One program I see mentioned only rarely is primo. Isn't that a good one (and relatively fast) when wanting to prove the primality of very large non-Mersenne numbers?

[QUOTE=PhilF;504382]One program I see mentioned only rarely is primo. Isn't that a good one (and relatively fast) when wanting to prove the primality of very large non-Mersenne numbers?[/QUOTE]

Yes, but you wouldn't use Primo to search for candidates to prove! After one uses some flavor of prp test to find candidates, Primo is the only way for no-particular-form numbers of interesting size to go from "it's PRP so I believe it's prime" to "proven prime".

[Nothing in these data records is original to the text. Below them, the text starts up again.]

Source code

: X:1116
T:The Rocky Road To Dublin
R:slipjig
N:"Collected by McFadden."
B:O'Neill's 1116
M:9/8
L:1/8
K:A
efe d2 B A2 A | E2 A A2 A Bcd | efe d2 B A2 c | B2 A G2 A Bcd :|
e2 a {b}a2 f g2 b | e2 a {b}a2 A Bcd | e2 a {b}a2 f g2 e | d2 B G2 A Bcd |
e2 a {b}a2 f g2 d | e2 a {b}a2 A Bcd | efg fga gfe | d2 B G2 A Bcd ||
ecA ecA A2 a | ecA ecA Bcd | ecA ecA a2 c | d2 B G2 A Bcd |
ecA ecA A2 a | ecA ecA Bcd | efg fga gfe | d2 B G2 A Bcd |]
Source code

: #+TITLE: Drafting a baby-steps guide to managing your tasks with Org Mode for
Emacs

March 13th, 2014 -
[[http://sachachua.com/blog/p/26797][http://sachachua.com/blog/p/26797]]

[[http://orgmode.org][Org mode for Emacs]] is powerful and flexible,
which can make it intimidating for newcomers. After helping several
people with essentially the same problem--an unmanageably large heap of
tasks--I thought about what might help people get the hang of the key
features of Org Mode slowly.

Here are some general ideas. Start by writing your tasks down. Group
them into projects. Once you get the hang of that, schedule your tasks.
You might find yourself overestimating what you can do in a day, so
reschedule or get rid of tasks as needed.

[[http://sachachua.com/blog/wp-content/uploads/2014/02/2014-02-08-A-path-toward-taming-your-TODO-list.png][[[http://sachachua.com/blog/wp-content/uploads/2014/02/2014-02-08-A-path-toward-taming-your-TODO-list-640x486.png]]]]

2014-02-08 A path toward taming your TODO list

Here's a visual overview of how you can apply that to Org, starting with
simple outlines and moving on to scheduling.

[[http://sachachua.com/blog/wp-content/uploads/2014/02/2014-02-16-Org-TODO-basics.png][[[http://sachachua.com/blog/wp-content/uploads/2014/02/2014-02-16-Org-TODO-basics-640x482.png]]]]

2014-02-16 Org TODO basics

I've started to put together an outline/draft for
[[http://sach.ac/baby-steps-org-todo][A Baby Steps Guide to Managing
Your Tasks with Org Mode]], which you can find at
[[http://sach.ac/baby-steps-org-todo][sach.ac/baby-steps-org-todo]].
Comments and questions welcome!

[QUOTE=PhilF;504382]One program I see mentioned only rarely is primo. Isn't that a good one (and relatively fast) when wanting to prove the primality of very large non-Mersenne numbers?[/QUOTE]

I think the problem is how you define "very large" numbers. In "every day" terms numbers up to 34,987 digits is insanely huge, the number of atoms in the visible universe is only an ~80 digit number.

But in this forum regarding GIMPS and even most of the side projects going on here, numbers up to 34,987 digits are not very big and are even considered "small", and remember that number took ~2 years on 16 cores to test. Considering more reasonable run times Primo can only test up to ~20K digits.
GIMPS new prime and the current wavefront is around 25 million digits! That is NOT ~714 times as large as 34,987 digits but 24965013 orders of magnitude larger!


Edit: @PhilF I know you know this, this post was meant for the OP.

[url]https://rob-bell.net/2009/06/a-beginners-guide-to-big-o-notation/[/url]

[QUOTE=ATH;504408]I think the problem is how you define "very large" numbers. In "every day" terms numbers up to 34,987 digits is insanely huge, the number of atoms in the visible universe is only an ~80 digit number.

But in this forum regarding GIMPS and even most of the side projects going on here, numbers up to 34,987 digits are not very big and are even considered "small", and remember that number took ~2 years on 16 cores to test. Considering more reasonable run times Primo can only test up to ~20K digits.
GIMPS new prime and the current wavefront is around 25 million digits! That is NOT ~714 times as large as 34,987 digits but 24965013 orders of magnitude larger!


Edit: @PhilF I know you know this, this post was meant for the OP.[/QUOTE]

Thanks for the info. Primo supports up to nearly 40,000 digits now. I understand that isn't very large in terms of Mersenne numbers, but if I wanted to prove primality of a number in a non-special form that was larger than that, I would have no idea how to go about it.

[QUOTE=Zach010;504333]I don't know much about PARI/GP. I did a search and found that its a "computer algebra system". Have to learn more.[/QUOTE]

PARI/GP is a tool for doing calculations, especially in number theory. It can be used as a calculator or as a C/C++ library.